Я лечу так, будто от кого-то удираю, хотя за мной никто не гонится. Я прибавляю скорость не столько потому, что боюсь воронов и змей, сколько потому, что хочу побыстрее увидеть Кею, Ми и всех знакомых галок, которые вслед за мной прилетели сюда с юга. Я все чаще взмахиваю крыльями, щурю глаза, чтобы уменьшить давление воздуха, клювом рассекаю пространство, словно режу мягкую ткань.

Кея, белокрылая Кея осталась там одна! Что будет, если птицы вдруг заметят, что она не такая, как все? Я боюсь за нее...

– Быстрее к своим!

Я лечу над рекой. Хрип, крики ужаса. Чайки выклевывают глаза плывущему оленю – садятся ему на рога, а он пытается сбросить их в воду. Вокруг него трепещут белые крылья. Вода заливает туловище, копыта то и дело вырываются из воды, чтобы нанести удар, чтобы отогнать бьющих клювами в окровавленные глазницы птиц.

По качающемуся на воде толстому стволу дерева мечется кот с острыми ушками. Он боится – не умеет плавать.
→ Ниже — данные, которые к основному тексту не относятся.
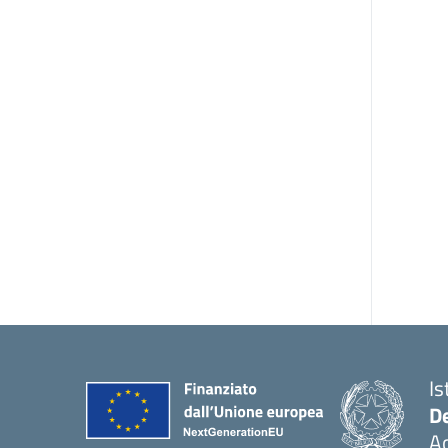
Is
De
Ac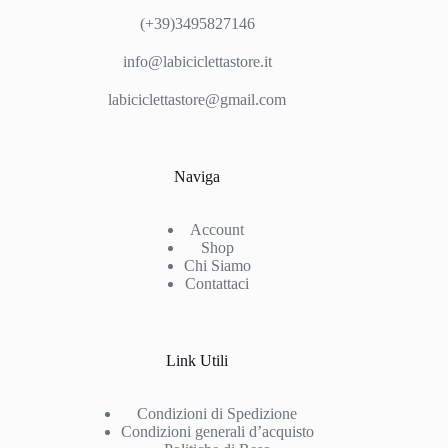
(+39)3495827146
info@labiciclettastore.it
labiciclettastore@gmail.com
Naviga
Account
Shop
Chi Siamo
Contattaci
Link Utili
Condizioni di Spedizione
Condizioni generali d’acquisto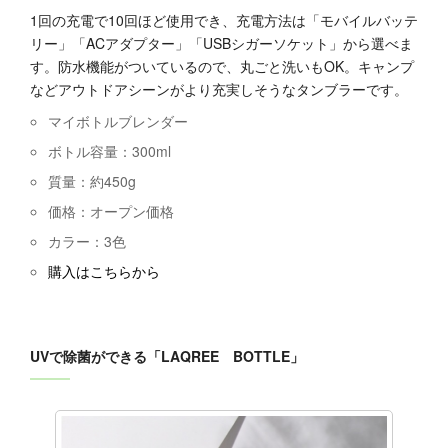
1回の充電で10回ほど使用でき、充電方法は「モバイルバッテ
リー」「ACアダプター」「USBシガーソケット」から選べま
す。防水機能がついているので、丸ごと洗いもOK。キャンプ
などアウトドアシーンがより充実しそうなタンブラーです。
マイボトルブレンダー
ボトル容量：300ml
質量：約450g
価格：オープン価格
カラー：3色
購入はこちらから
UVで除菌ができる「LAQREE BOTTLE」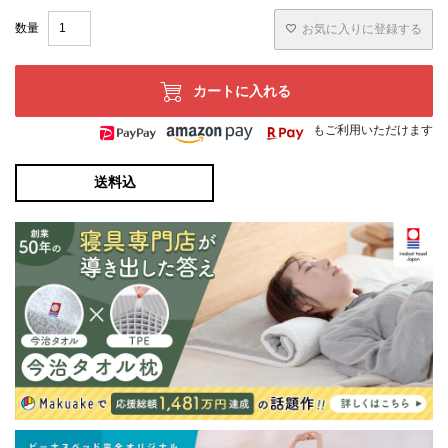
お気に入りに登録する
カートに入れる
もご利用いただけます
送料込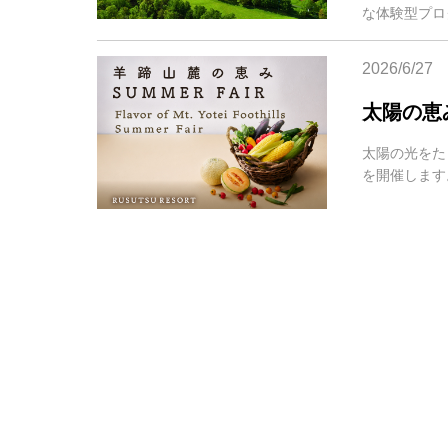
な体験型プロ
2026/6/27
太陽の恵み
太陽の光をた
を開催します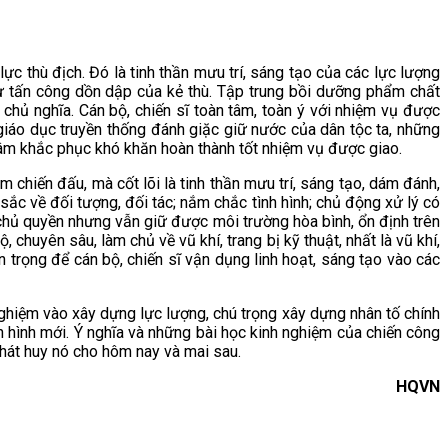
lực thù địch. Đó là tinh thần mưu trí, sáng tạo của các lực lượng
ự tấn công dồn dập của kẻ thù. Tập trung bồi dưỡng phẩm chất
 chủ nghĩa. Cán bộ, chiến sĩ toàn tâm, toàn ý với nhiệm vụ được
giáo dục truyền thống đánh giặc giữ nước của dân tộc ta, những
 tâm khắc phục khó khăn hoàn thành tốt nhiệm vụ được giao.
 chiến đấu, mà cốt lõi là tinh thần mưu trí, sáng tạo, dám đánh,
sắc về đối tượng, đối tác; nắm chắc tình hình; chủ động xử lý có
chủ quyền nhưng vẫn giữ được môi trường hòa bình, ổn định trên
 chuyên sâu, làm chủ về vũ khí, trang bị kỹ thuật, nhất là vũ khí,
an trọng để cán bộ, chiến sĩ vận dụng linh hoạt, sáng tạo vào các
ghiệm vào xây dựng lực lượng, chú trọng xây dựng nhân tố chính
nh hình mới. Ý nghĩa và những bài học kinh nghiệm của chiến công
 phát huy nó cho hôm nay và mai sau.
HQVN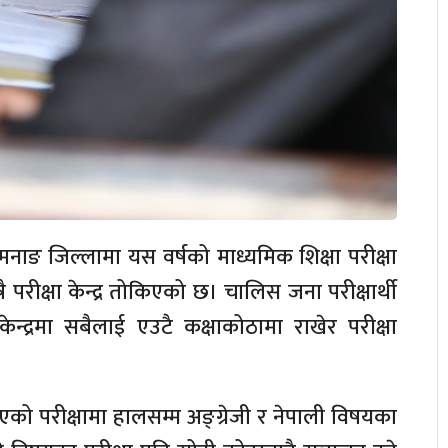
को मनाङ जिल्लामा यस वर्षको माध्यमिक शिक्षा परीक्षा
 परीक्षा केन्द्र तोकिएको छ। चालिस जना परीक्षार्थी
 केन्द्रमा सबैलाई एउटै कक्षाकोठामा राखेर परीक्षा
एको परीक्षामा हालसम्म अङ्ग्रेजी र नेपाली विषयका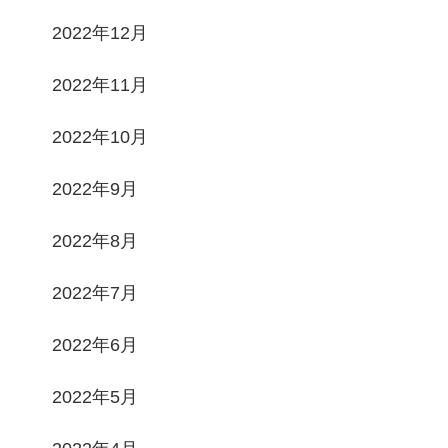
2022年12月
2022年11月
2022年10月
2022年9月
2022年8月
2022年7月
2022年6月
2022年5月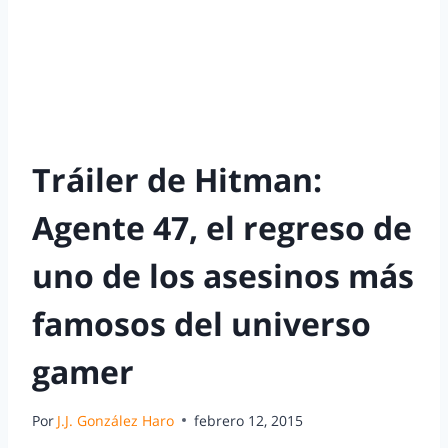
Tráiler de Hitman:
Agente 47, el regreso de
uno de los asesinos más
famosos del universo
gamer
Por
J.J. González Haro
febrero 12, 2015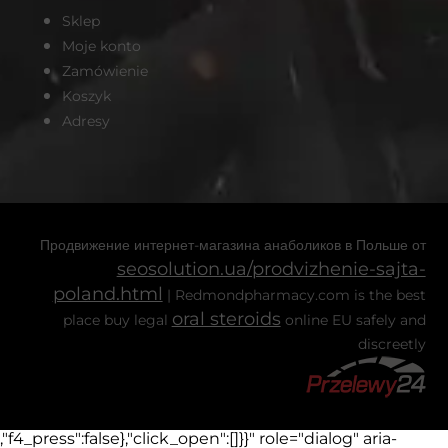
Sklep
Moje konto
Zamówienie
Koszyk
Adresy
Продвижение интернет-магазина анаболиков в Польше от
seosolution.ua/prodvizhenie-sajta-
poland.html
| Redmondpharmacy.com is the best
oral steroids
place buy legal
online EU safely and
discreetly
,"f4_press":false},"click_open":[]}}" role="dialog" aria-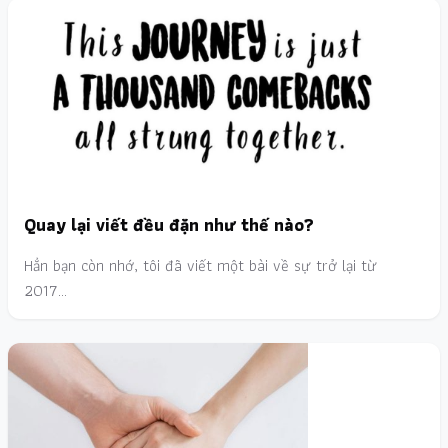
Quay lại viết đều đặn như thế nào?
Hẳn bạn còn nhớ, tôi đã viết một bài về sự trở lại từ
2017…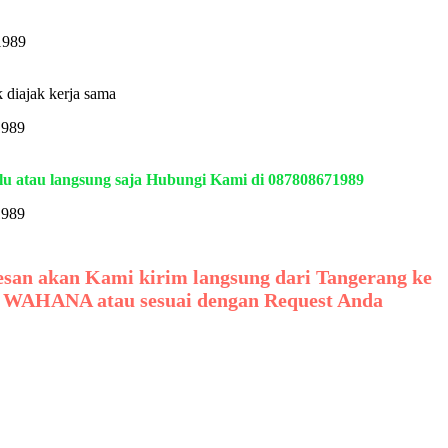
 diajak kerja sama
ulu atau langsung saja Hubungi Kami di 087808671989
pesan akan Kami kirim langsung dari Tangerang ke
, WAHANA atau sesuai dengan Request Anda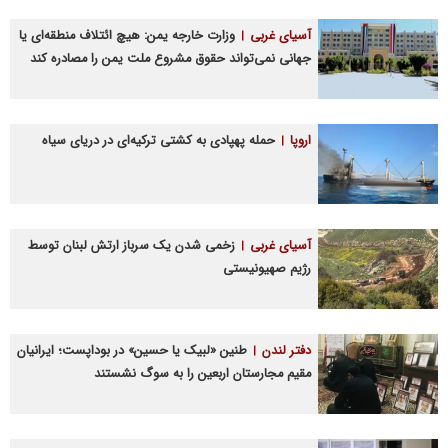
آسیای غربی
وزارت خارجه یمن: هیچ ائتلاف منطقه‌ای یا
جهانی نمی‌تواند حقوق مشروع ملت یمن را مصادره کند
اروپا
حمله پهپادی به کشتی ترکیه‌ای در دریای سیاه
آسیای غربی
زخمی شدن یک سرباز ارتش لبنان توسط
رژیم صهیونیستی
دفتر لندن
طنین «لبیک یا حسین» در بوداپست؛ ایرانیان
مقیم مجارستان اربعین را به سوگ نشستند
Поблескивавшие издалека резервуары теперь, когда я подлетел к ним поближе, оказались совсем матовыми, закопченными от ударов молний. Из щелей сочится жидкость, испаряется газ. Вокруг стоит такая вонь, что даже я со своим слабым нюхом чувствую ее издалека.

Я лечу на восток, параллельно течению реки.

– Кея, Ми, где вы? – кричу я с высоты, всматриваясь в сереющий горизонт и замечая, что солнечные лучи падают все более наклонно.